Ender (10 min): Think Pair Square Share: Discuss what your diet is like and how you should improve it.

Homework: Here you write homework given out or due. For the nutrition lesson: tell as many people as you can about how to eat more healthily.

Assessment: What will you do to know the students’ have achieved (or not) the learning outcomes? In the nutrition lesson, the ender activity will help you assess the students.

Review of the lesson: After the lesson, you can fill this box out. What worked well? What could you do better next time? This section will help you improve as a teacher. Remember to include positive things too. For example, you might write:

1) Activity, Main 2 and Main 3 were excellent. 2) Students enjoyed the lesson 3) There was not enough time to do the ender properly.

5 Minute lesson plan

An alternative lesson plan template which is popular with many teachers is the ‘5 minute lesson plan’ which you can read more about at https://www.teachertoolkit.co.uk/5minplan/

The lesson plan includes some of the following parts:

The Big Picture is about how the lesson fits into the series of lessons in your subject.

Engagement is what you do to capture student interest at the start of the lesson, for example using Think Pair Square Share to discuss a question or showing them some interesting images about the topic.

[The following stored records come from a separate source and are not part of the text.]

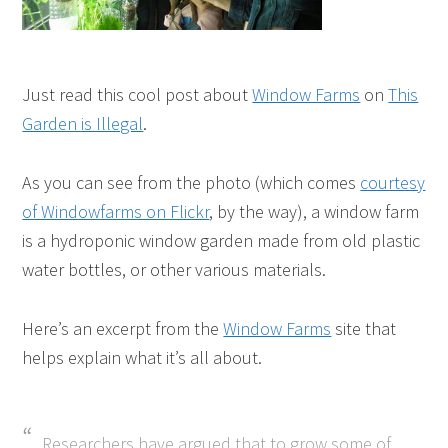
Just read this cool post about
Window Farms
on
This
Garden is Illegal
.
As you can see from the photo (which comes
courtesy
of Windowfarms on Flickr
, by the way), a window farm
is a hydroponic window garden made from old plastic
water bottles, or other various materials.
Here’s an excerpt from the
Window Farms
site that
helps explain what it’s all about.
Researchers have argued that to grow some of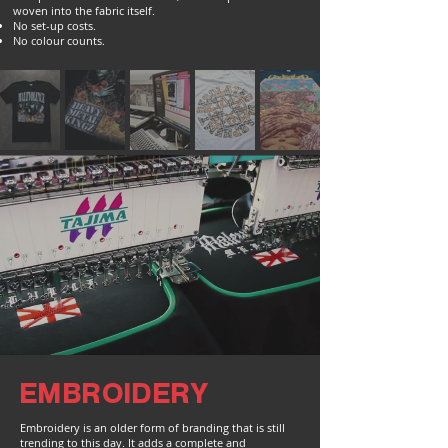
woven into the fabric itself.
No set-up costs.
No colour counts.
EMBROIDERY
Embroidery is an older form of branding that is still
trending to this day. It adds a complete and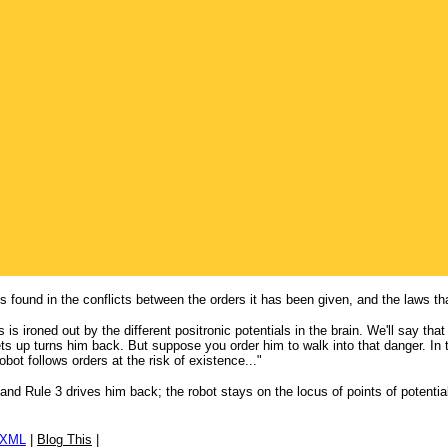
is found in the conflicts between the orders it has been given, and the laws th
 is ironed out by the different positronic potentials in the brain. We'll say tha
ts up turns him back. But suppose you order him to walk into that danger. In 
bot follows orders at the risk of existence..."
and Rule 3 drives him back; the robot stays on the locus of points of potential
/XML
|
Blog This
|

Stickability is what you will do to help students remember the topic, for example using some questions after the lesson to help them remember the topic or including a memorable demonstration.

Differentiation: How will you provide a lesson that works for the weaker students and the stronger students and those with learning difficulties?

Learning episodes: A learning episode is a section of your lesson. If lessons are two hours long you may have more than four learning episodes.

Other lesson planning thoughts

  • Students learn in a variety of different ways. The best teachers will have varied lessons containing a variety of activities.
  • Split a lesson up into a start, middle and end:
    • At the start, you engage the students in today’s lesson and remind them of any knowledge they need.
    • The middle is the longest bit, where students work towards achieving the learning outcomes.
    • At the end of a lesson include a formative assessment activity where you review the lesson and find out what students learnt.

Activity

Plan lessons using ideas from this chapter and one of the templates for the next few weeks. This will take time to start with. Once you are successfully planning lessons, think about how you can speed up your planning.